In the audience at Harvard was the Italian economist Alberto Alesina, who is well known as an advocate of the “expansionary contraction” doctrine, according to which “large, credible, and decisive” spending cuts can lead to economic growth—a theory that has not been borne out by Europe’s experiment with austerity. Alesina asked whether the prime minister believed he could maintain the fiscal discipline he had demonstrated to date while simultaneously increasing spending on security, education, arts, sports, and the other public goods to which he had alluded at the beginning of his speech. Whether with Tuscan sprezzatura or a gambler’s instinct for the bluff, the erstwhile mayor of Machiavelli’s Florence replied that “our economic strategy is very complicated to explain to a great professor like you, because it is a combination. It is not a traditional right-wing approach. It is not a traditional Keynesian approach of taxation and investment.” But is it the right combination? Will the man turning the dials know in his fingertips that the correct combination has been found, or will his government, like previous governments, end in disappointment?
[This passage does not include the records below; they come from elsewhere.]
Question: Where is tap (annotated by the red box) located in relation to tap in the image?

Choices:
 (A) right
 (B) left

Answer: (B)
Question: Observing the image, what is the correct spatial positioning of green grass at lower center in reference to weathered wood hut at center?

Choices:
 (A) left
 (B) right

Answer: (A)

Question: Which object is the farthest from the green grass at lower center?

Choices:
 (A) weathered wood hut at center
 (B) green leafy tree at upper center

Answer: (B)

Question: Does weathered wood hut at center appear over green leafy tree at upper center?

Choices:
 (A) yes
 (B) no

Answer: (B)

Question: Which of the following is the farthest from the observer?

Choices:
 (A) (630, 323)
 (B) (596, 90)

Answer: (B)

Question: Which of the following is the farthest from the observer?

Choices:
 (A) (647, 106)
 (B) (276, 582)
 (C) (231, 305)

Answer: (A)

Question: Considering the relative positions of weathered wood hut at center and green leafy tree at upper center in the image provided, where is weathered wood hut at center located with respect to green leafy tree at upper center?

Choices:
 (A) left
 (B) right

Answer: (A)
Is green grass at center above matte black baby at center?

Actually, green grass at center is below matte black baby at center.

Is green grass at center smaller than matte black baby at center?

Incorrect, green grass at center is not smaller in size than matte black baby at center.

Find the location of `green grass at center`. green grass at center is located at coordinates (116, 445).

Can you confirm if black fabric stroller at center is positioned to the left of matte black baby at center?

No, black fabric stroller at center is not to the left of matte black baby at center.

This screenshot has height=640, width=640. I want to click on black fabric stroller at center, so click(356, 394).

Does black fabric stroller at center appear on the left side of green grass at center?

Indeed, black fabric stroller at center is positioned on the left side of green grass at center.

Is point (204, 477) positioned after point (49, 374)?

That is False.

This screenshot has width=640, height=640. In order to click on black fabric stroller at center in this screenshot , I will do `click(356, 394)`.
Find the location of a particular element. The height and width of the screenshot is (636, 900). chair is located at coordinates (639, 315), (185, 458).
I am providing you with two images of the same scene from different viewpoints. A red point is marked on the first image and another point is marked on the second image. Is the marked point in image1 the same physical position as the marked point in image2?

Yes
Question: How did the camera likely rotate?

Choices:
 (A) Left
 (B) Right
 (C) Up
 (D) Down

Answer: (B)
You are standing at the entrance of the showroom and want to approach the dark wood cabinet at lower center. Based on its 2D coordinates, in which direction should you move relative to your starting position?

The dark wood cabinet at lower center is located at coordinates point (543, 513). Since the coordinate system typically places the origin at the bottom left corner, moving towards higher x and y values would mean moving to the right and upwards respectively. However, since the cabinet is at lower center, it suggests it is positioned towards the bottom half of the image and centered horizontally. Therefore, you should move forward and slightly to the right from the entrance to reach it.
Renzi thinks he has found the secret to avoiding disappointment: institutional reform. Italy’s plague, he argues, has been governmental instability. He points out that his government is the 63rd of the past 70 years. Americans find this hard to understand, he says, because here, after an election, “the winner wins.” In Italy the winner must cope with a fractious coalition, which limits his power to introduce reforms. And it is the failure to reform that brings on populism. For Renzi, the remedy is therefore to change the election rules so that a party that wins more than 40 percent of the vote is awarded 54 percent of the seats in parliament and thus wields a majority. This change, the result of a deal cut with former prime minister Silvio Berlusconi’s Forza Italia, will take effect in Italy in 2018, but there is of course no guarantee that Renzi’s party will be the beneficiary when the voters go to the polls.

The prime minister’s optimism, though infectious, is not altogether convincing. French President Hollande came into office with solid majorities in both the National Assembly and Senate, his party in control of the lion’s share of French regional governments, and Article 49-3 of the French constitution, which usually allows a president to have his way with parliament whenever he dares to invoke it. Hollande’s reform efforts have nevertheless been timid and halting. A Renzi in firm control of his majority might well prove a less hesitant leader than Hollande, but Hollande has been stymied not simply by want of boldness but also by the balance of power in a Europe dominated by Germany and subject to intimidation by foreign investors.

Like Hollande, Renzi is also vulnerable to the left wing of his own Democratic Party, and like Hollande, he has largely written off this internal opposition: “I don’t think it’s important to discuss anything with them anymore,” he told The New Yorker’s Jane Kramer. But even the most adroit condottiere must beware of uniting his enemies against him. In addition to the leftists he dismisses as “ideological,” Renzi must contend not only with Forza Italia but also with two anti-EU, anti-immigrant parties: the Five Star Movement led by comedian Beppe Grillo and the Lega Nord led by Matteo Salvini. His luck may run out before he is able to consolidate his power in 2018. If he fails, the last best hope of Europe’s anti-austerity forces will have been defeated, leaving the national populists as the primary alternative to German hegemony.